BEGIN DATA LISTING
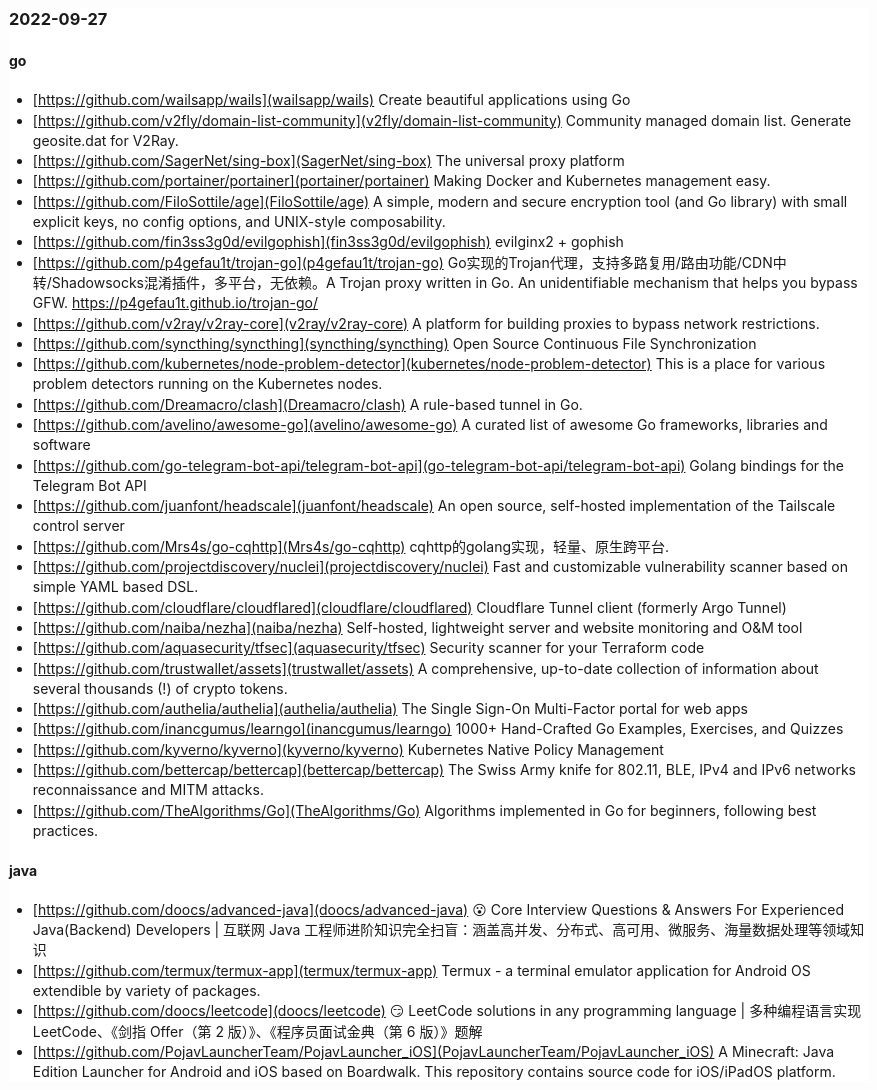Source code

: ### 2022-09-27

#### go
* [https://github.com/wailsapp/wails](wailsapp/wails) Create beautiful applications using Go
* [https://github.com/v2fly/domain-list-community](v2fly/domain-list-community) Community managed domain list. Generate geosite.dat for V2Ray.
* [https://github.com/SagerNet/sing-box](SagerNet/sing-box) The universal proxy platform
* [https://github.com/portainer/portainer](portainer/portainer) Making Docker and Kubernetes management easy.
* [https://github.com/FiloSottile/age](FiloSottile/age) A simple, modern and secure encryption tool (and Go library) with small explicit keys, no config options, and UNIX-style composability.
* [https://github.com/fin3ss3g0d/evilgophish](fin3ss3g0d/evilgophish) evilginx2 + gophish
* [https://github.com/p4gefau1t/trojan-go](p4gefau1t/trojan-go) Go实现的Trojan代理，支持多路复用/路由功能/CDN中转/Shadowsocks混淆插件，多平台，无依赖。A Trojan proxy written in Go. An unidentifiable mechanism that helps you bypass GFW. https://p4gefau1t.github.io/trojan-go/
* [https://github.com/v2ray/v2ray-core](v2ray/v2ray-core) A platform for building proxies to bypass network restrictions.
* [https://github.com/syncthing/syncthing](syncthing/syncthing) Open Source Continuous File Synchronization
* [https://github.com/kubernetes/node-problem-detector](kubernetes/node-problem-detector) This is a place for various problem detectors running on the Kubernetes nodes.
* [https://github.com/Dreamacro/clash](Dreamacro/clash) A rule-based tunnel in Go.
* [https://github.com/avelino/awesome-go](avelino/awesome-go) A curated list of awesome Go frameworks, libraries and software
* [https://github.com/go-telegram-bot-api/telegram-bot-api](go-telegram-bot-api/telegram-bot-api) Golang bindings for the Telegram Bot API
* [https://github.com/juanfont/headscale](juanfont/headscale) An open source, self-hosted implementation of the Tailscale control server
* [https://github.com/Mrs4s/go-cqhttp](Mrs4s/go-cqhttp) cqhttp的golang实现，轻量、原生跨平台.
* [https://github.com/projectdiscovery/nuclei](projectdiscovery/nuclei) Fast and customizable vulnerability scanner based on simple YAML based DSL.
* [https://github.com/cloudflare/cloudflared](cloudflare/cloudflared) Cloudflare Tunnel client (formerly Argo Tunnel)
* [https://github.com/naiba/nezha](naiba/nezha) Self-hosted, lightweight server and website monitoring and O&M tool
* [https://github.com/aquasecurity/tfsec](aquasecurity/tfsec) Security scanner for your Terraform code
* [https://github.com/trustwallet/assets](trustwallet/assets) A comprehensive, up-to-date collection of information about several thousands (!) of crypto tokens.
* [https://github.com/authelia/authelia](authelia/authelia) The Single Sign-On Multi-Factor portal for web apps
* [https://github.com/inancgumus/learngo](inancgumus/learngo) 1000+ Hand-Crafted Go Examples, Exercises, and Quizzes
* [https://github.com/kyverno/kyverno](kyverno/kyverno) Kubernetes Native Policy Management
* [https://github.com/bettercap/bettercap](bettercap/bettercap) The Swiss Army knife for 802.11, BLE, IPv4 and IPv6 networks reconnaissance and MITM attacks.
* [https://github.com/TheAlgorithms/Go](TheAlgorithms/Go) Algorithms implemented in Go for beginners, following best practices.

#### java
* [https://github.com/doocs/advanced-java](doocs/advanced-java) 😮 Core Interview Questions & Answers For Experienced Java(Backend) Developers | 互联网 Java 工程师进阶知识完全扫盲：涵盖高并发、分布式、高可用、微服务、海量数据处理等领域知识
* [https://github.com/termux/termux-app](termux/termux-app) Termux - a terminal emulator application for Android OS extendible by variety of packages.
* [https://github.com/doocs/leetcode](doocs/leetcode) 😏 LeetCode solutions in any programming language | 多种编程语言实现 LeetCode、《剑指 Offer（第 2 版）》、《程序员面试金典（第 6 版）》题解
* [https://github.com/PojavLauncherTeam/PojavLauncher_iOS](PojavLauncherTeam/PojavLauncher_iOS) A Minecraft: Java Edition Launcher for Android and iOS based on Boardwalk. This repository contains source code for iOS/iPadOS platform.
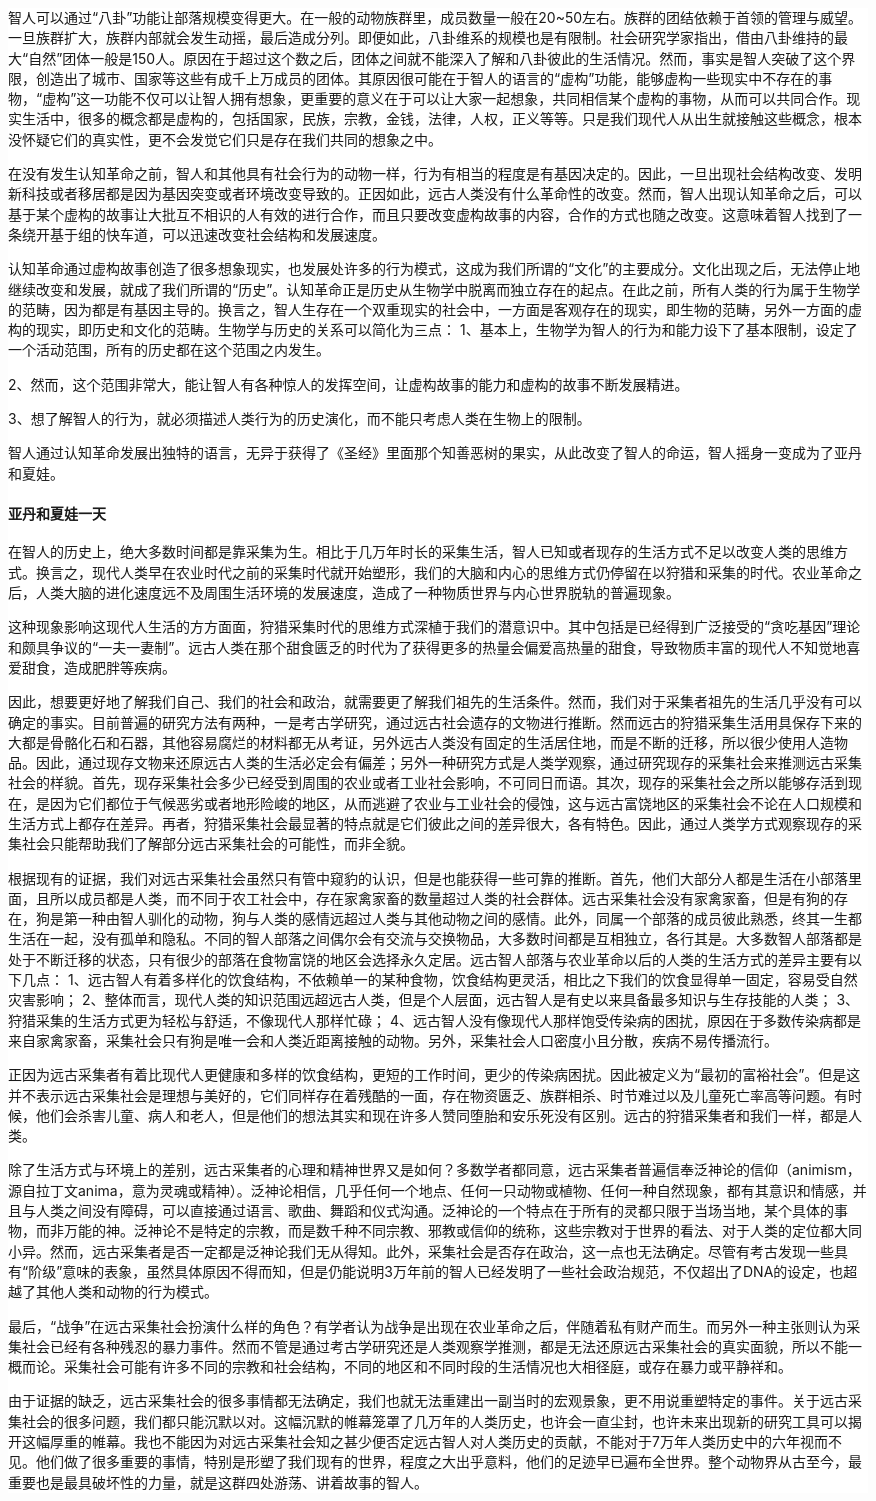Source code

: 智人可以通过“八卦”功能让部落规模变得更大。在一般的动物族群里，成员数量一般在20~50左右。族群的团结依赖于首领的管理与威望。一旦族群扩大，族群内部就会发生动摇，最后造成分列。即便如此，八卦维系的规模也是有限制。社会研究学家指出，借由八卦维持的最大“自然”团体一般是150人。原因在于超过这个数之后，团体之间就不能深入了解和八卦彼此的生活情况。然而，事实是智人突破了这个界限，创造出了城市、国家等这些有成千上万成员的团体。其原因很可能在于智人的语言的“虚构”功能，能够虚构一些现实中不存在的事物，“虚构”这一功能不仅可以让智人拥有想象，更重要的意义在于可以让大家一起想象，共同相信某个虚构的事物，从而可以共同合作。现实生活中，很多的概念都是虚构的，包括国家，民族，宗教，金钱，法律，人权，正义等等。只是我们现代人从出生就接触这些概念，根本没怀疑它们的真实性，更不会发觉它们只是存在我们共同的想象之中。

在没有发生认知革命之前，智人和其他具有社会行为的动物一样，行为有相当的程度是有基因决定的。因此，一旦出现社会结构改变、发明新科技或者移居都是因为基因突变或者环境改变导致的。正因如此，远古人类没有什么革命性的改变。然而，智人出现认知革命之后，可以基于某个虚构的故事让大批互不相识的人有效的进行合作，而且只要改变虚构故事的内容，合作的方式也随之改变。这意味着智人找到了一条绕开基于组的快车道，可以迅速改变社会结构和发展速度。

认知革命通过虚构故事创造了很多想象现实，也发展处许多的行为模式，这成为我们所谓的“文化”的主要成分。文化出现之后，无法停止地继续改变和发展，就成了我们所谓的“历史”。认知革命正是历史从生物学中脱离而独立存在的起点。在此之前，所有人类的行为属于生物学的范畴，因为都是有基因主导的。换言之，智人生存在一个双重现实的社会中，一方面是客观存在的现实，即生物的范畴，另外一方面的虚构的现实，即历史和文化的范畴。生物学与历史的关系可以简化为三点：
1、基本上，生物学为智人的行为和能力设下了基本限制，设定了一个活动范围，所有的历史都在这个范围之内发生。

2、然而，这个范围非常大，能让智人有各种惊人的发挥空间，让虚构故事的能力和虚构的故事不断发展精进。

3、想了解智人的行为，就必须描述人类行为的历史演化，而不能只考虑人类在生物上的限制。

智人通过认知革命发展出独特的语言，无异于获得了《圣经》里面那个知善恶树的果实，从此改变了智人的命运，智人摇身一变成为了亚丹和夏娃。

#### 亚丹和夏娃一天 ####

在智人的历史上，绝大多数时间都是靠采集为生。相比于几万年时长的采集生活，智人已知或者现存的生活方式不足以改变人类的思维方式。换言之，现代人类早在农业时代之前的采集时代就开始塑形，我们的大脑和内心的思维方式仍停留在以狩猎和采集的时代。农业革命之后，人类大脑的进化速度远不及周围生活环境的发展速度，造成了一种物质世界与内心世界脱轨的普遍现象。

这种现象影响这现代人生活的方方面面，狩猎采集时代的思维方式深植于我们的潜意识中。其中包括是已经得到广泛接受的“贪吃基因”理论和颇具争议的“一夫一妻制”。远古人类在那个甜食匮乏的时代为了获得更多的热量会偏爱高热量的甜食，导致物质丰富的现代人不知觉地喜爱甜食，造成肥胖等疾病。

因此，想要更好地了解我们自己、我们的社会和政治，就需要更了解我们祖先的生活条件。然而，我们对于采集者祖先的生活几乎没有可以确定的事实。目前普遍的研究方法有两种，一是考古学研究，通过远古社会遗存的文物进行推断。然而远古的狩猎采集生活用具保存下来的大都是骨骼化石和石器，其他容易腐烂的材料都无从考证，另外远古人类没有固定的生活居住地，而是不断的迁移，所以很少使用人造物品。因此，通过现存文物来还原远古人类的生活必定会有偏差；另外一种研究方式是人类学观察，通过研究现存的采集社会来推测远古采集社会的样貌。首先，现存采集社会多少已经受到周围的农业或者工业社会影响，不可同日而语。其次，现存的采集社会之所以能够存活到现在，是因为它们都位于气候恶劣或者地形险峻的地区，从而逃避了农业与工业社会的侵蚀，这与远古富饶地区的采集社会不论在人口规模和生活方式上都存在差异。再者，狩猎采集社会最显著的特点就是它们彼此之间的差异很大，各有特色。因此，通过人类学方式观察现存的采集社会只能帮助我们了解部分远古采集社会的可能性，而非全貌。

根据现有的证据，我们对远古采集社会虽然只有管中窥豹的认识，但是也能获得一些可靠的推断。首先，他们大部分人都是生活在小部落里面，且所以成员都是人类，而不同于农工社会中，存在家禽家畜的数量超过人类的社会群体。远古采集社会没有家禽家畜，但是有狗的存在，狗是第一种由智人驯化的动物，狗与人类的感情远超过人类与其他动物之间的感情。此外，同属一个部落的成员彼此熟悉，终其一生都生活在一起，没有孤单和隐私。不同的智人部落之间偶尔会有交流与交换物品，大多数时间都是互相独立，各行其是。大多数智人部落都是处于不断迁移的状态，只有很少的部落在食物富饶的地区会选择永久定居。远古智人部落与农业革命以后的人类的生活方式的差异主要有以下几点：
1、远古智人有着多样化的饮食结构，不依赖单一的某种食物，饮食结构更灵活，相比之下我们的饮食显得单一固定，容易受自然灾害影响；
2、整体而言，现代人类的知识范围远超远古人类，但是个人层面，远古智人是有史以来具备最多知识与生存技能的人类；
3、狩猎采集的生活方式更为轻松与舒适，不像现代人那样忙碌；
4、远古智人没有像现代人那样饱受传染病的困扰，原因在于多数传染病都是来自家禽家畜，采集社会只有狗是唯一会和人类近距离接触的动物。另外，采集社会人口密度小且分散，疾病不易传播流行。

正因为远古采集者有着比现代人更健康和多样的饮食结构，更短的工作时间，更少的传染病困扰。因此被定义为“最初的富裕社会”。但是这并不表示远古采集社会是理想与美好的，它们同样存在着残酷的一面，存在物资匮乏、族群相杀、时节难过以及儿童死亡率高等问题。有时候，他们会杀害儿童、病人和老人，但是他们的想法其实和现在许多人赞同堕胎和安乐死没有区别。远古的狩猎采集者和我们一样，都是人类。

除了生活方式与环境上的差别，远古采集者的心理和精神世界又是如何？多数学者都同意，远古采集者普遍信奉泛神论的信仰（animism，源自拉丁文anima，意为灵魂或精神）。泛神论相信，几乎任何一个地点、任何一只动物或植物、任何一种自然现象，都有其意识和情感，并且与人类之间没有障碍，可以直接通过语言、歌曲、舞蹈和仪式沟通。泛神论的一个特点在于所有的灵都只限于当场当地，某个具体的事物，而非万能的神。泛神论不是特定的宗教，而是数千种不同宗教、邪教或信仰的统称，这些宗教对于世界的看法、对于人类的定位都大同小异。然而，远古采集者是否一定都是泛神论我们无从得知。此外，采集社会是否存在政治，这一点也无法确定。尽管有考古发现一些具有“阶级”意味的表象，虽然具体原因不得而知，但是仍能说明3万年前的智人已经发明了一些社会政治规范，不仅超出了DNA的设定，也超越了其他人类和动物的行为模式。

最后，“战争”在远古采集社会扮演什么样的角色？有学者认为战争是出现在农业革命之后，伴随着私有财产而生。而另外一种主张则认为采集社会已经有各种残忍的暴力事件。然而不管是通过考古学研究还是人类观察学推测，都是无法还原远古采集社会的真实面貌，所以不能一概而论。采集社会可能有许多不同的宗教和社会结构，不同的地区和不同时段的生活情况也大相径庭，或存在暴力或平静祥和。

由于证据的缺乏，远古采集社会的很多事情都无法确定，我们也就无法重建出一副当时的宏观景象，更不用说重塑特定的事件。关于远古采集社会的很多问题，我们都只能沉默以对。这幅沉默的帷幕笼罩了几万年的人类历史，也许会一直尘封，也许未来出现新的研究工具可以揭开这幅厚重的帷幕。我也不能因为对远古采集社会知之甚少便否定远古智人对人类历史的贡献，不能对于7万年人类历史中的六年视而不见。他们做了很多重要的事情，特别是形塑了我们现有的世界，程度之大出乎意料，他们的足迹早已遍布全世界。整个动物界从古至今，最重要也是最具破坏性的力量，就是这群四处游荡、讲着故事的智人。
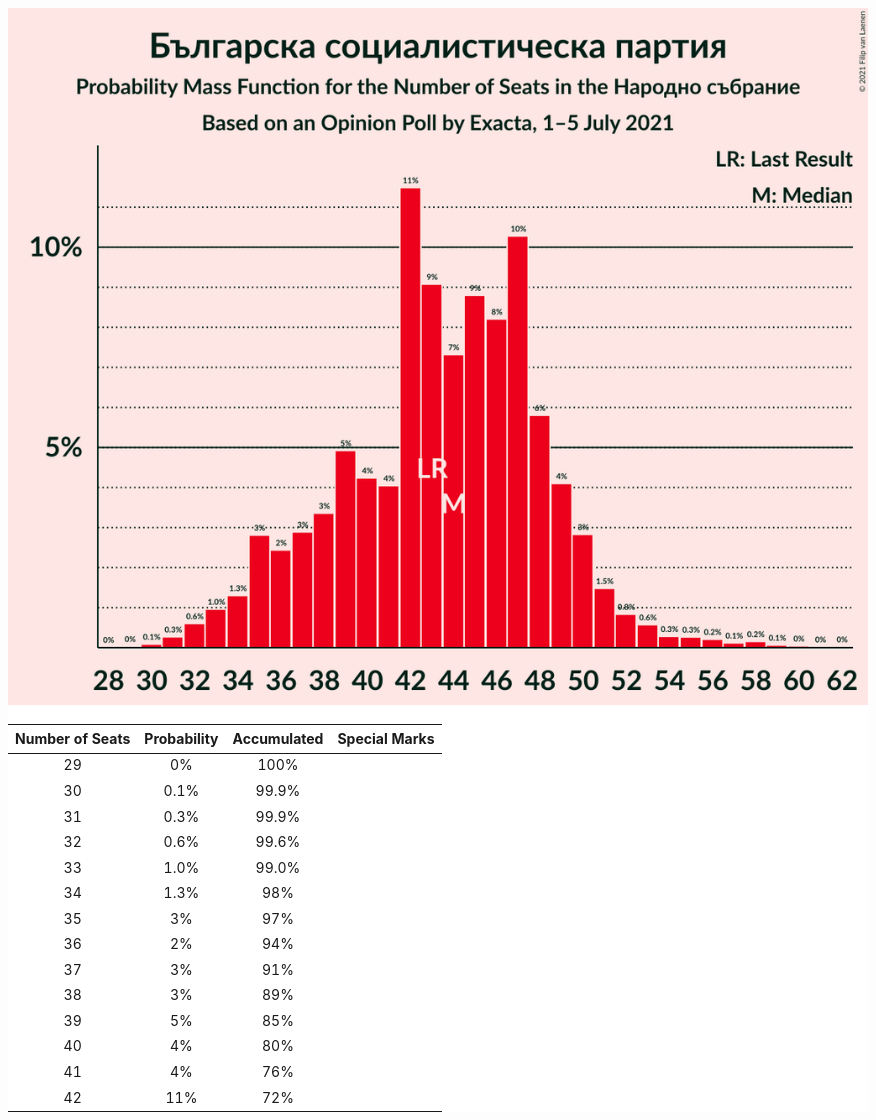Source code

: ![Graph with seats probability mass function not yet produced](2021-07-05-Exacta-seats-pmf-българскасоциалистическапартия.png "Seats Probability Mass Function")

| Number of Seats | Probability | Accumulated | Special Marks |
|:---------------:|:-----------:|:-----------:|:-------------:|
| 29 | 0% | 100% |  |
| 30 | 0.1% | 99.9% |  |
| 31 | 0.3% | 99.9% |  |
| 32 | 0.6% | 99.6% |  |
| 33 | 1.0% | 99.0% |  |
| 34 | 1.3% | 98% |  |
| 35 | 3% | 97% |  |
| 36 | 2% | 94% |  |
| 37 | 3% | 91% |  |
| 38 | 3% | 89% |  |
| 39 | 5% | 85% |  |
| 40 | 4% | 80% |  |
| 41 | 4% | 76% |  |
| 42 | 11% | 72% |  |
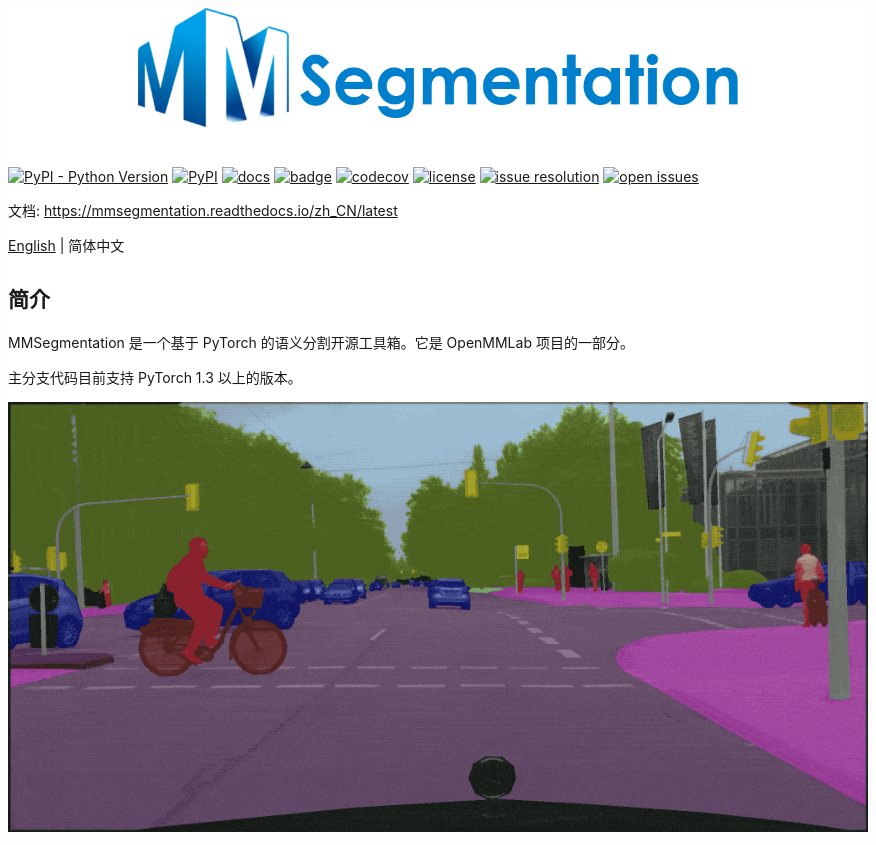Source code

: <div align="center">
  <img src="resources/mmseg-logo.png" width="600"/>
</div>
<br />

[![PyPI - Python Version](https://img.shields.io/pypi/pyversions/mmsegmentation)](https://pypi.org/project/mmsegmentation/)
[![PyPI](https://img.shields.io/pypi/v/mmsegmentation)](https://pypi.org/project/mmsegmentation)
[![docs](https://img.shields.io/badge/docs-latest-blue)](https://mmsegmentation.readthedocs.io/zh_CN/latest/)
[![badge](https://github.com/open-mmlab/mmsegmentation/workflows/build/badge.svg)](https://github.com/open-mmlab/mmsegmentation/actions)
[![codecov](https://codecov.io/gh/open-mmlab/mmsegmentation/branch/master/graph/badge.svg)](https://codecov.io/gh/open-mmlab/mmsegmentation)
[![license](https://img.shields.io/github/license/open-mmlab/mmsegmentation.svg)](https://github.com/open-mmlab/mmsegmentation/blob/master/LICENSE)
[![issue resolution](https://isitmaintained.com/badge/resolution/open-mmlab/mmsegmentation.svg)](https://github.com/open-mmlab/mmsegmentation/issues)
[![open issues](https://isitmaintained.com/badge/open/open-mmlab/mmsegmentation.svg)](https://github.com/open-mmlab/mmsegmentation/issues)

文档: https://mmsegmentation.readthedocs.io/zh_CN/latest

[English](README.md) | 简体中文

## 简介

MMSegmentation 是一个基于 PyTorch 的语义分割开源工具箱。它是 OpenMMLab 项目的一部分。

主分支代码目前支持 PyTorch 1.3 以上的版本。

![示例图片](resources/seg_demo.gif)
END DATA LISTING
■ WHAT IS NEEDED ■
All lines above from the line with "3、狩猎采集的生活方式更为轻松与舒适，不像现代人那样忙碌；" through the line with "除了生活方式与环境上的差别，", both included, are to be set down exactly, with nothing else.

■ TASK OUTPUT ■
3、狩猎采集的生活方式更为轻松与舒适，不像现代人那样忙碌；
4、远古智人没有像现代人那样饱受传染病的困扰，原因在于多数传染病都是来自家禽家畜，采集社会只有狗是唯一会和人类近距离接触的动物。另外，采集社会人口密度小且分散，疾病不易传播流行。

正因为远古采集者有着比现代人更健康和多样的饮食结构，更短的工作时间，更少的传染病困扰。因此被定义为“最初的富裕社会”。但是这并不表示远古采集社会是理想与美好的，它们同样存在着残酷的一面，存在物资匮乏、族群相杀、时节难过以及儿童死亡率高等问题。有时候，他们会杀害儿童、病人和老人，但是他们的想法其实和现在许多人赞同堕胎和安乐死没有区别。远古的狩猎采集者和我们一样，都是人类。

除了生活方式与环境上的差别，远古采集者的心理和精神世界又是如何？多数学者都同意，远古采集者普遍信奉泛神论的信仰（animism，源自拉丁文anima，意为灵魂或精神）。泛神论相信，几乎任何一个地点、任何一只动物或植物、任何一种自然现象，都有其意识和情感，并且与人类之间没有障碍，可以直接通过语言、歌曲、舞蹈和仪式沟通。泛神论的一个特点在于所有的灵都只限于当场当地，某个具体的事物，而非万能的神。泛神论不是特定的宗教，而是数千种不同宗教、邪教或信仰的统称，这些宗教对于世界的看法、对于人类的定位都大同小异。然而，远古采集者是否一定都是泛神论我们无从得知。此外，采集社会是否存在政治，这一点也无法确定。尽管有考古发现一些具有“阶级”意味的表象，虽然具体原因不得而知，但是仍能说明3万年前的智人已经发明了一些社会政治规范，不仅超出了DNA的设定，也超越了其他人类和动物的行为模式。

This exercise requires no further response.